● **Task**: Every record must be repeated exactly; omit any pictures they contain.

Before-and-after page screenshots
--
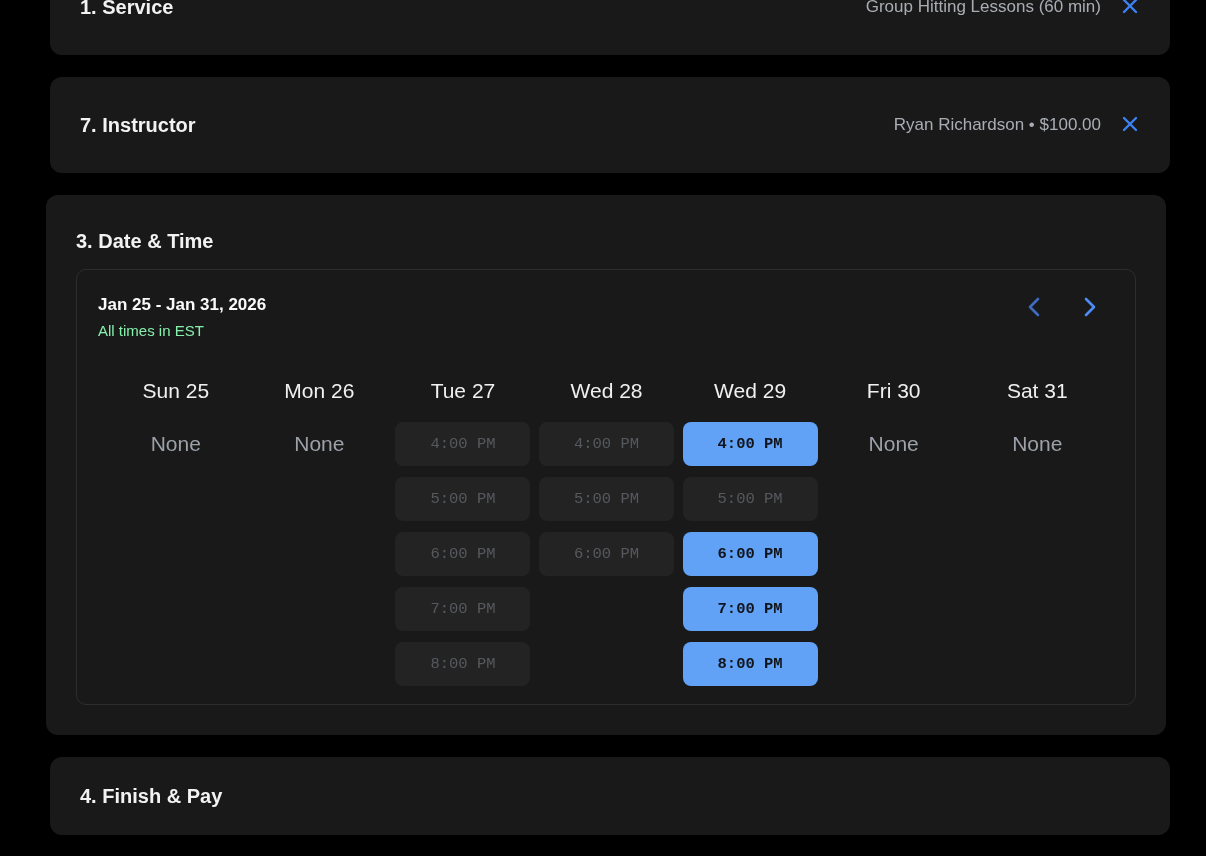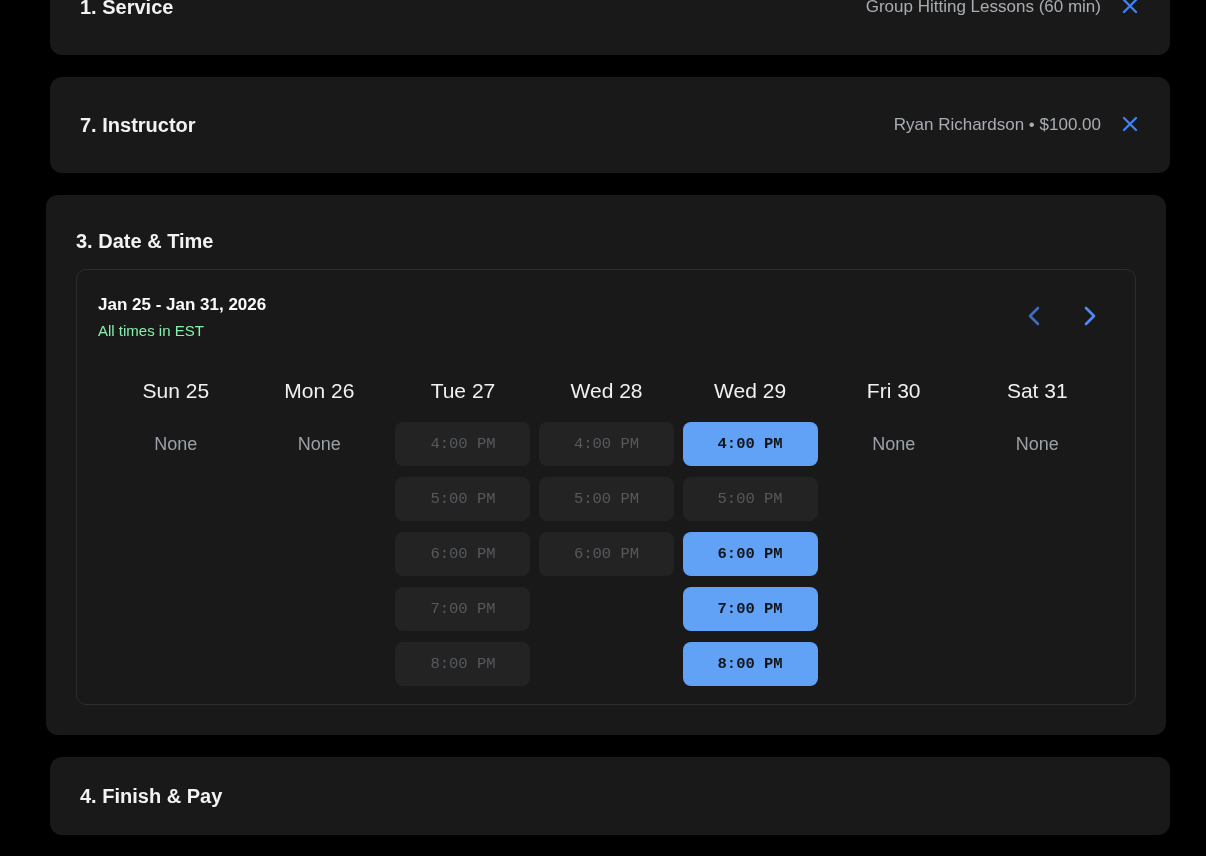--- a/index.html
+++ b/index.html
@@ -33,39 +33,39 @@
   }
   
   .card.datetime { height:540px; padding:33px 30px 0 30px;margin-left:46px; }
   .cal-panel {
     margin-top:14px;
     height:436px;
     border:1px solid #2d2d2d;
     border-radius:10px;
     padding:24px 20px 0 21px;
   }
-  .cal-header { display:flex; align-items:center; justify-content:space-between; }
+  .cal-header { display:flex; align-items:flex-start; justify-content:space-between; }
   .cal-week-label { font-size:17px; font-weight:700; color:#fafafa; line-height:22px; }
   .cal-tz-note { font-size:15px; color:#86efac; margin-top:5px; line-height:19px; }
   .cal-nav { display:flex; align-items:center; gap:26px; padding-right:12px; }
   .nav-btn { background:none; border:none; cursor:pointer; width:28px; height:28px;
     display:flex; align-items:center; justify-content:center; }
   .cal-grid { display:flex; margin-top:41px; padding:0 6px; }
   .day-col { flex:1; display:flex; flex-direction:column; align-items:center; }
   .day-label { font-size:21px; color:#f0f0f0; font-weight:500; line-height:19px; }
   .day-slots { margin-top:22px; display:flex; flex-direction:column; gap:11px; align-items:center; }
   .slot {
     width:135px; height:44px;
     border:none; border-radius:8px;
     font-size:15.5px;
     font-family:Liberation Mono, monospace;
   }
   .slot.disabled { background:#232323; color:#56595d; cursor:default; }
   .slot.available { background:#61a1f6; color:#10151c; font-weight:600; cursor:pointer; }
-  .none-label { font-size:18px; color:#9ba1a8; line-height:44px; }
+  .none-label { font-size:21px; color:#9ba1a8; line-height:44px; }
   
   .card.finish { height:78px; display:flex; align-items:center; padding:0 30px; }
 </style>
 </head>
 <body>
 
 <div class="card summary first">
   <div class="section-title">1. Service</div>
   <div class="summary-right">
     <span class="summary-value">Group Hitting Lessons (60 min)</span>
--
● **Solution for this task**:
--- a/index.html
+++ b/index.html
@@ -33,39 +33,39 @@
   }
   
   .card.datetime { height:540px; padding:33px 30px 0 30px;margin-left:46px; }
   .cal-panel {
     margin-top:14px;
     height:436px;
     border:1px solid #2d2d2d;
     border-radius:10px;
     padding:24px 20px 0 21px;
   }
-  .cal-header { display:flex; align-items:center; justify-content:space-between; }
+  .cal-header { display:flex; align-items:flex-start; justify-content:space-between; }
   .cal-week-label { font-size:17px; font-weight:700; color:#fafafa; line-height:22px; }
   .cal-tz-note { font-size:15px; color:#86efac; margin-top:5px; line-height:19px; }
   .cal-nav { display:flex; align-items:center; gap:26px; padding-right:12px; }
   .nav-btn { background:none; border:none; cursor:pointer; width:28px; height:28px;
     display:flex; align-items:center; justify-content:center; }
   .cal-grid { display:flex; margin-top:41px; padding:0 6px; }
   .day-col { flex:1; display:flex; flex-direction:column; align-items:center; }
   .day-label { font-size:21px; color:#f0f0f0; font-weight:500; line-height:19px; }
   .day-slots { margin-top:22px; display:flex; flex-direction:column; gap:11px; align-items:center; }
   .slot {
     width:135px; height:44px;
     border:none; border-radius:8px;
     font-size:15.5px;
     font-family:Liberation Mono, monospace;
   }
   .slot.disabled { background:#232323; color:#56595d; cursor:default; }
   .slot.available { background:#61a1f6; color:#10151c; font-weight:600; cursor:pointer; }
-  .none-label { font-size:18px; color:#9ba1a8; line-height:44px; }
+  .none-label { font-size:21px; color:#9ba1a8; line-height:44px; }
   
   .card.finish { height:78px; display:flex; align-items:center; padding:0 30px; }
 </style>
 </head>
 <body>
 
 <div class="card summary first">
   <div class="section-title">1. Service</div>
   <div class="summary-right">
     <span class="summary-value">Group Hitting Lessons (60 min)</span>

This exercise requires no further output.